What happens when the Pentagon blacklists an American AI company for refusing to build autonomous weapons? Apparently, Congress starts writing laws. Over the past two weeks, Senate Democrats have introduced a flurry of legislation aimed at putting hard limits on how the military can use artificial intelligence — and the catalyst was the Anthropic-Pentagon confrontation that rocked the industry in early March.
The Chain of Events
It started with a contract negotiation. In February, Anthropic pushed back against the Pentagon's terms for deploying Claude models on classified networks, insisting on two red lines: no autonomous weapons without human authorization, and no mass surveillance of American citizens. The Defense Department refused.
What happened next was unprecedented. The Pentagon designated Anthropic — a San Francisco-based company, not a foreign adversary — as a "supply chain risk." It was a label historically reserved for entities like Huawei, never before applied to a domestic AI firm. Anthropic sued in federal court, and the AI industry split.
OpenAI stepped into the vacuum, signing its own deal with the Pentagon. The optics were not great. Sam Altman later admitted the agreement looked "opportunistic and sloppy." And then OpenAI's own robotics lead resigned over the deal's ethical implications — a story that became its own headline.
What the Bills Actually Say
Three separate pieces of legislation emerged from the fallout, each targeting a different angle.
The AI Guardrails Act, introduced by Sen. Elissa Slotkin (D-MI) on March 17, is the most concrete. It establishes three prohibitions: no firing autonomous weapons to kill without human authorization, no AI-driven mass surveillance of Americans, and no AI involvement in nuclear weapons launches. The safeguards cover the full AI lifecycle — development, testing, deployment, and post-deployment monitoring. There's an escape valve: the Defense Secretary can override the limits in extraordinary circumstances, but must notify Congress.
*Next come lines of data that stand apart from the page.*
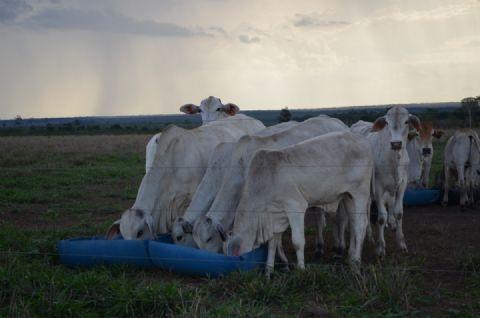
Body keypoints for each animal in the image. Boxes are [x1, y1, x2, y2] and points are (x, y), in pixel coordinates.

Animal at [226, 130, 376, 274]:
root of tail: (364, 141)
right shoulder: (275, 215)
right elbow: (272, 243)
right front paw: (268, 271)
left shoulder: (295, 206)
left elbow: (297, 242)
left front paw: (301, 269)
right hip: (348, 196)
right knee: (354, 223)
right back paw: (351, 257)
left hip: (360, 193)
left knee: (361, 225)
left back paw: (356, 263)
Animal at [348, 107, 420, 256]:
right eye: (387, 122)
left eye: (406, 121)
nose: (396, 143)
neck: (394, 159)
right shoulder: (378, 187)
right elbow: (381, 217)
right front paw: (381, 247)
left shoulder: (402, 185)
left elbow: (399, 213)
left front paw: (401, 244)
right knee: (367, 210)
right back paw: (369, 236)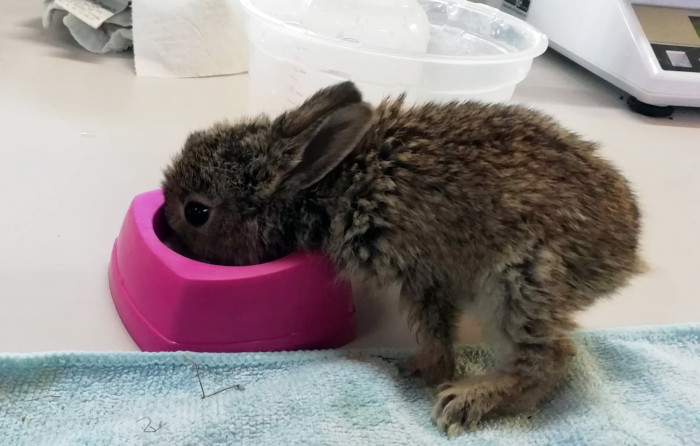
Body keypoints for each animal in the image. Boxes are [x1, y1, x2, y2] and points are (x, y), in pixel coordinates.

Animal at [161, 81, 644, 436]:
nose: (164, 227)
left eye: (196, 211)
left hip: (520, 279)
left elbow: (435, 330)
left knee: (550, 358)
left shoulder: (419, 271)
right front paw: (418, 368)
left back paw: (468, 399)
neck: (318, 189)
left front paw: (421, 370)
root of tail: (626, 253)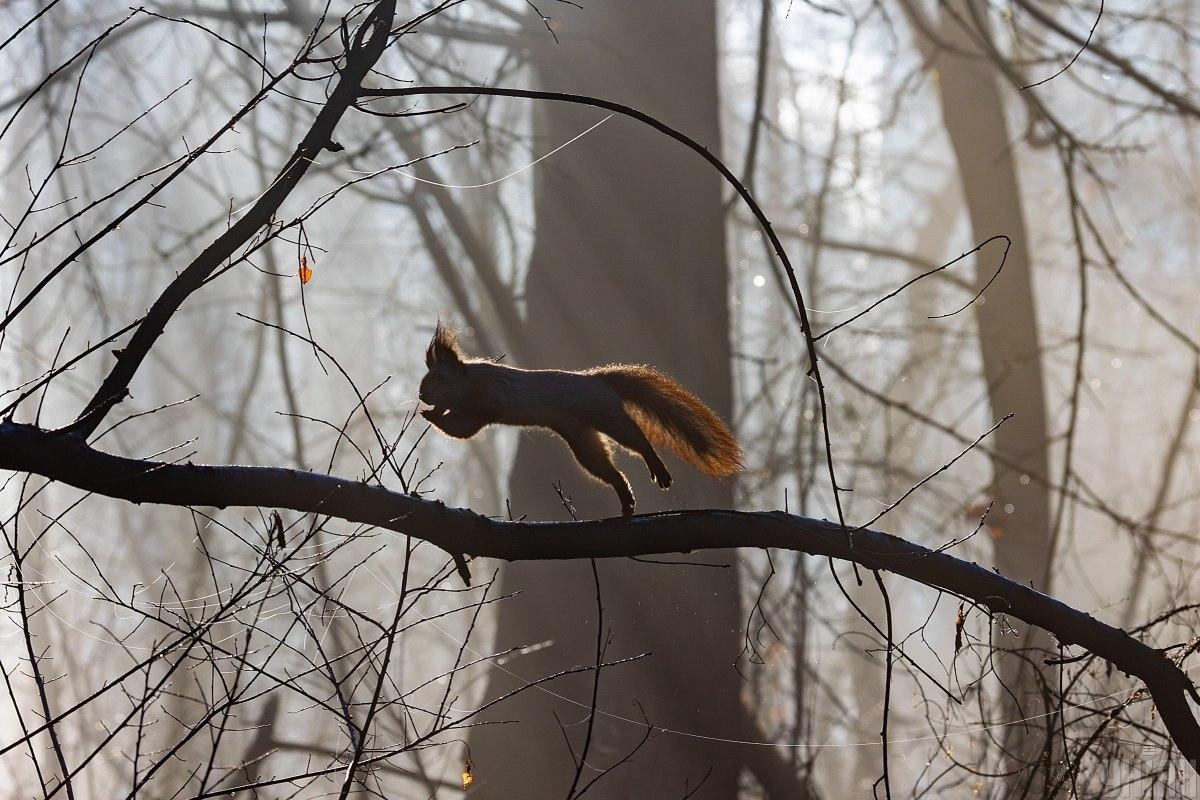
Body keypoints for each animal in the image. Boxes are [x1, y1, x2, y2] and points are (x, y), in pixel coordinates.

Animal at [420, 326, 739, 520]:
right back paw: (626, 500)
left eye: (441, 377)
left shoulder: (490, 398)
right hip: (583, 439)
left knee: (638, 442)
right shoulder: (472, 418)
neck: (469, 385)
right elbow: (461, 430)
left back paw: (658, 471)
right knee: (610, 471)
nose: (421, 394)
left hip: (608, 416)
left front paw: (433, 412)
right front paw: (432, 413)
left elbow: (468, 422)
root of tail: (598, 379)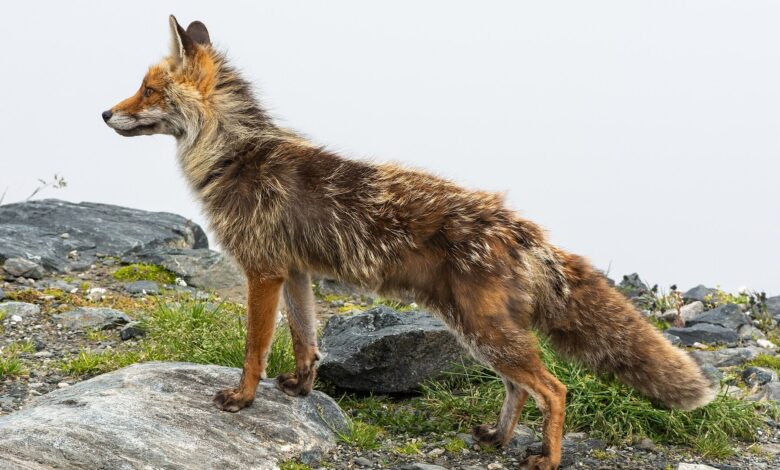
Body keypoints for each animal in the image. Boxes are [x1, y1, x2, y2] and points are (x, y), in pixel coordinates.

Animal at [103, 16, 716, 469]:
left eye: (149, 90)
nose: (104, 112)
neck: (234, 156)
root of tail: (523, 228)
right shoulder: (294, 272)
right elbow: (305, 339)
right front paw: (300, 387)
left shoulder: (263, 270)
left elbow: (255, 348)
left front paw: (243, 398)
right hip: (480, 333)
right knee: (522, 388)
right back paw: (498, 438)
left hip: (484, 332)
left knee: (556, 388)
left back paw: (547, 457)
"Congress is behind in putting left and right limits on the use of AI, and the first place to start should be at the Pentagon." — Sen. Elissa Slotkin
Sen. Adam Schiff (D-CA) is drafting a companion bill that mandates "meaningful human control" over AI systems in combat. It draws on Biden-era frameworks and may be attached to the National Defense Authorization Act. Schiff has been blunt about what the Anthropic situation revealed:
"Whenever a technology has the capability of taking a human life, there needs to be a human operator in the chain of command. We don't want to delegate that kind of responsibility over life and death to an algorithm."
Separately, Sen. Bernie Sanders and Rep. Alexandria Ocasio-Cortez introduced the AI Data Center Moratorium Act on March 25, pausing new data center construction until federal AI safeguards are in place. It's a different bill with a different scope, but it's part of the same wave of Democratic pushback against unchecked AI deployment.
The Bigger Picture
Cornell Law professor Michael C. Dorf made a sharp observation: the Pentagon's refusal to accept Anthropic's conditions implies the government may actually intend to conduct mass surveillance and deploy autonomous weapons. Otherwise, why not simply agree to the restrictions?
Human Rights Watch warned that autonomous weapons risk placing civilians in grave danger because such systems cannot reliably distinguish between combatants and civilians. The organization has been pushing for international regulation, but domestic legislation like Slotkin's bill represents a more immediate path.
The industry itself is fractured. OpenAI initially adopted similar red lines in its own Pentagon contract — no mass surveillance, no autonomous weapons, no social credit systems — but critics point out that these are voluntary commitments, not legal requirements. Schiff said he would have "far more confidence in statutory requirements" than in relying on the goodness of any company or the lawfulness of the Pentagon.
In the House, Rep. Sam Liccardo (D-CA) tried a different approach: an amendment to the Defense Production Act that would prohibit federal agencies from retaliating against AI vendors that limit their technology. It failed on a party-line vote.
What Happens Next
The political math is not encouraging for the bills' supporters. Democrats are in the minority in both chambers, and some lawmakers worry the legislation will be seen as implicit criticism of the Trump administration. Midterm elections narrow the window further.
But the Anthropic lawsuit is still working through federal court. On March 24, U.S. District Judge Lin questioned whether Anthropic was being punished and whether the DOD violated the law. A ruling in Anthropic's favor could accomplish through the judiciary what Congress may struggle to do through legislation.
Meanwhile, the AI arms race between the U.S. and China continues to accelerate. Slotkin framed her bill not as anti-military but pro-competitiveness: "We must win the AI race against China. But to do that, we need action that puts limits on AI in the Department of Defense." The question is whether guardrails and a sprint can coexist — or whether one will inevitably slow the other.